LAWRENCE Brownlee is infatuated with his latest role. Perhaps Apollo Theater audiences tonight and Sunday (3 April) afternoon will be, too.
“Going into jazz and learning about the freedom of the jazz performance has been fun for me. So I have enjoyed it,” he discloses during a VIP reception following the induction of Charlie Parker into the Apollo Walk of Fame.
Opera Philadelphia President and General Manager David B. Devan, tenor Lawrence Brownlee and Apollo Theater President & CEO Jonelle Procope pose with the Charlie Parker plaque outside the Apollo Theater. Photos by V.W.
“It’s been a great learning experience that I can even take elements of what I’ve learned in my studies and take it over to classical music, as far as the flexibility of the instrument and the voice."
The tenor is recalling his experiences portraying the famed saxophonist and composer in an opera based on his life. “Charlie Parker’s YARDBIRD” has its New York premiere tonight (at 8) at the Apollo, a venue that has history with CP. The opera had its world premiere last year at Opera Philadelphia and is now on the road.
“Charlie Parker’s YARDBIRD,” a co-production of Opera Philadelphia and the Apollo, also builds on the history of the latter organization. It is the first time an opera will be performed on its hallowed stages.
As it continues its mission to make itself even greater than it was in its heyday, the Apollo misses few opportunities to cross-market.
On Wednesday, it inducted Kansas City native, CP, into its Walk of Fame. Among those in attendance was Jimmy Heath, who played with the man. A legend himself, JH waxed poetic in his remarks: Bird is the word / The music we all heard/ He made it clear / And his spirit is still here. The musician-composer also performed a little CP during the reception.
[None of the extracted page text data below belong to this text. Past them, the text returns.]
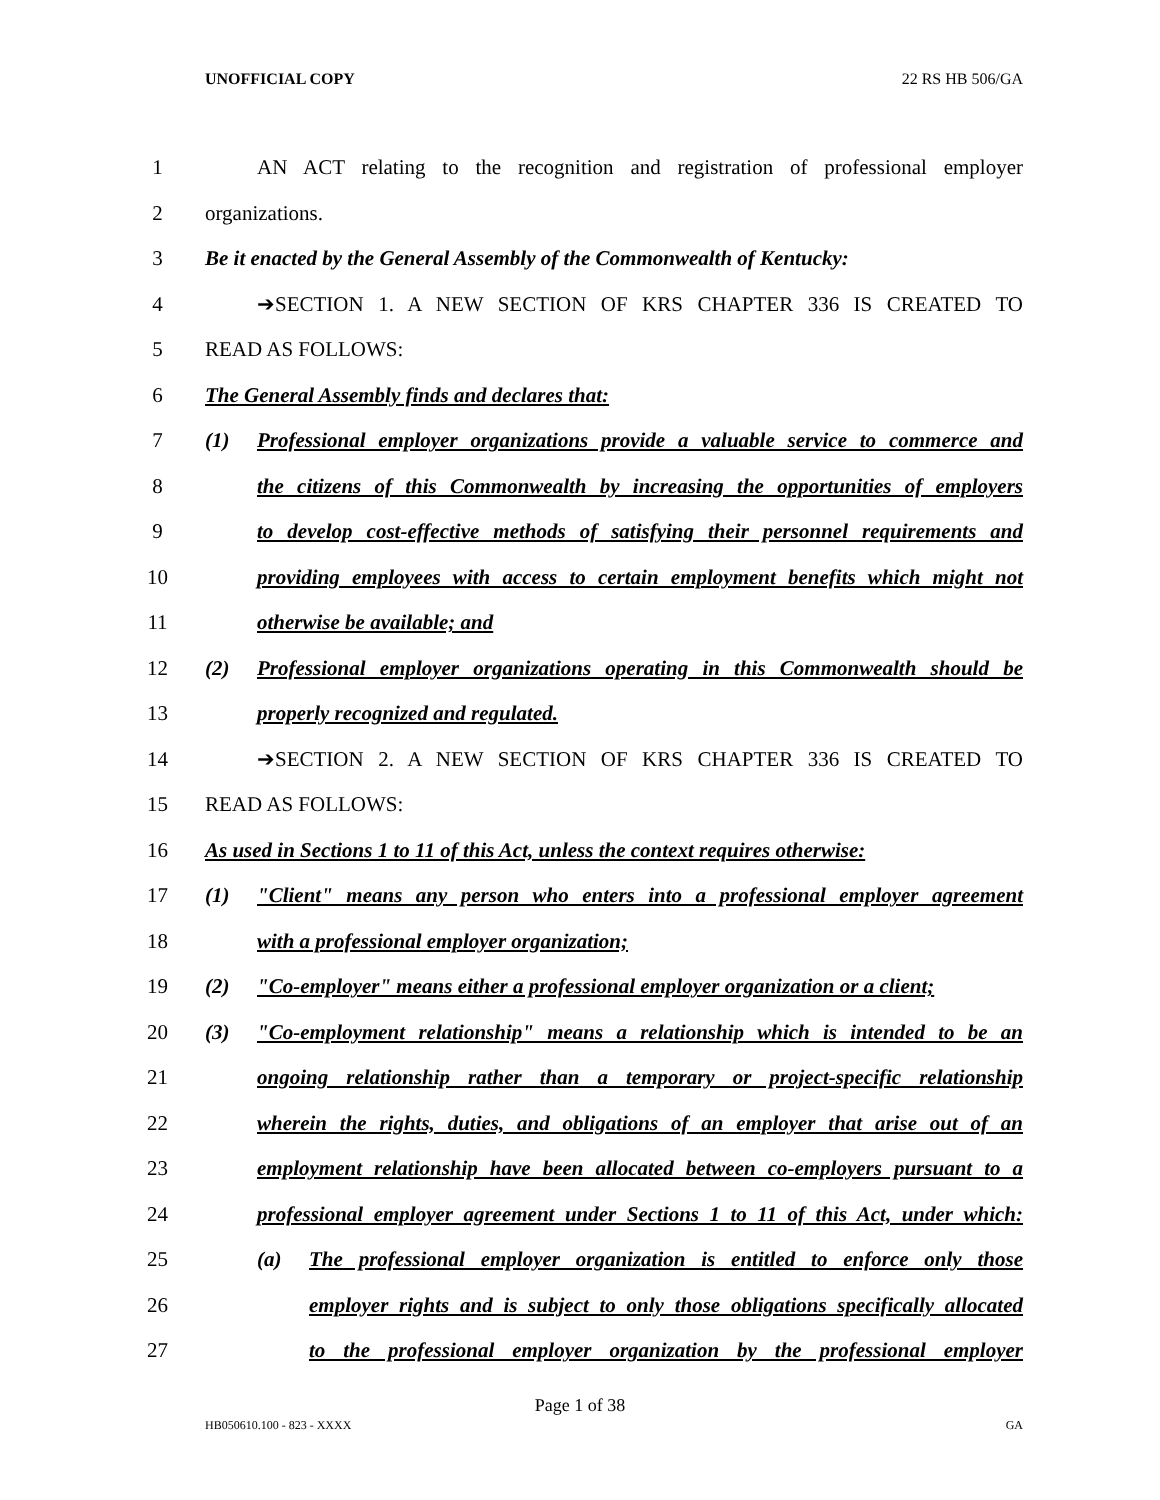UNOFFICIAL COPY 22 RS HB 506/GA
1 AN ACT relating to the recognition and registration of professional employer
2 organizations.
3 Be it enacted by the General Assembly of the Commonwealth of Kentucky:
4 ➔SECTION 1. A NEW SECTION OF KRS CHAPTER 336 IS CREATED TO
5 READ AS FOLLOWS:
6 The General Assembly finds and declares that:
7 (1) Professional employer organizations provide a valuable service to commerce and
8 the citizens of this Commonwealth by increasing the opportunities of employers
9 to develop cost-effective methods of satisfying their personnel requirements and
10 providing employees with access to certain employment benefits which might not
11 otherwise be available; and
12 (2) Professional employer organizations operating in this Commonwealth should be
13 properly recognized and regulated.
14 ➔SECTION 2. A NEW SECTION OF KRS CHAPTER 336 IS CREATED TO
15 READ AS FOLLOWS:
16 As used in Sections 1 to 11 of this Act, unless the context requires otherwise:
17 (1) "Client" means any person who enters into a professional employer agreement
18 with a professional employer organization;
19 (2) "Co-employer" means either a professional employer organization or a client;
20 (3) "Co-employment relationship" means a relationship which is intended to be an
21 ongoing relationship rather than a temporary or project-specific relationship
22 wherein the rights, duties, and obligations of an employer that arise out of an
23 employment relationship have been allocated between co-employers pursuant to a
24 professional employer agreement under Sections 1 to 11 of this Act, under which:
25 (a) The professional employer organization is entitled to enforce only those
26 employer rights and is subject to only those obligations specifically allocated
27 to the professional employer organization by the professional employer
Page 1 of 38
HB050610.100 - 823 - XXXX GA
The plaque bearing the name of Charlie Parker will soon be placed outside the Apollo Theater on the Walk of Fame.
In his remarks, the young man portraying CP on stage tonight was eloquent and reverent: “…And yes, he had his failings and his addictions. But as we take this induction ceremony to pay tribute and immortalize the one-of-a-kind, undisputed and far-reaching musical legacy that Bird has left for us, let us also remember the man himself and the humanity he embodied.”
“Charlie Parker’s YARDBIRD” is a part of that legacy and a role composer Daniel Schnyder conceived with LB in mind. Yes, it has been fun but not without certain difficulties. Unlike singers who stay in a “nice and neat two-octave range,” LB says, jazz musicians work at the margins, the extremes.
“In this, I am challenged because I have to sing at the very top of my range and at the very bottom of my range … Finding colors. Finding shade. Phrasing. Punctuation in a very healthy, technical way,” he explains.
“Not something that’s so technical that it doesn’t sound fluid, so that’s the thing we are looking for. Fluidity in a certain mastery of our own in our instrument that jazz musicians have.”
If one puts any stock in reviews, LB has no issues with fluidity. In fact, even the harshest critics of “Charlie Parker’s YARDBIRD” have not taken issue with the singing of LB, Will Liverman (Dizzy Gillespie) and others in the cast.
Tenor Lawrence Brownlee poses with a Charlie Parker saxophone and Walk of Fame plaque outside the Apollo Theater.
This is a good omen for a traveling production. Next year, Chicago. Who’s to say where after New York. A star in the opera world, LB says prior engagements will prevent him from reprising his role at every stop. He is committed, however, to traveling with “Charlie Parker’s YARDBIRD” when possible.
“It was written with me in mind, so it’s something that is close to my heart. I hope to be a part of it as much as I can.”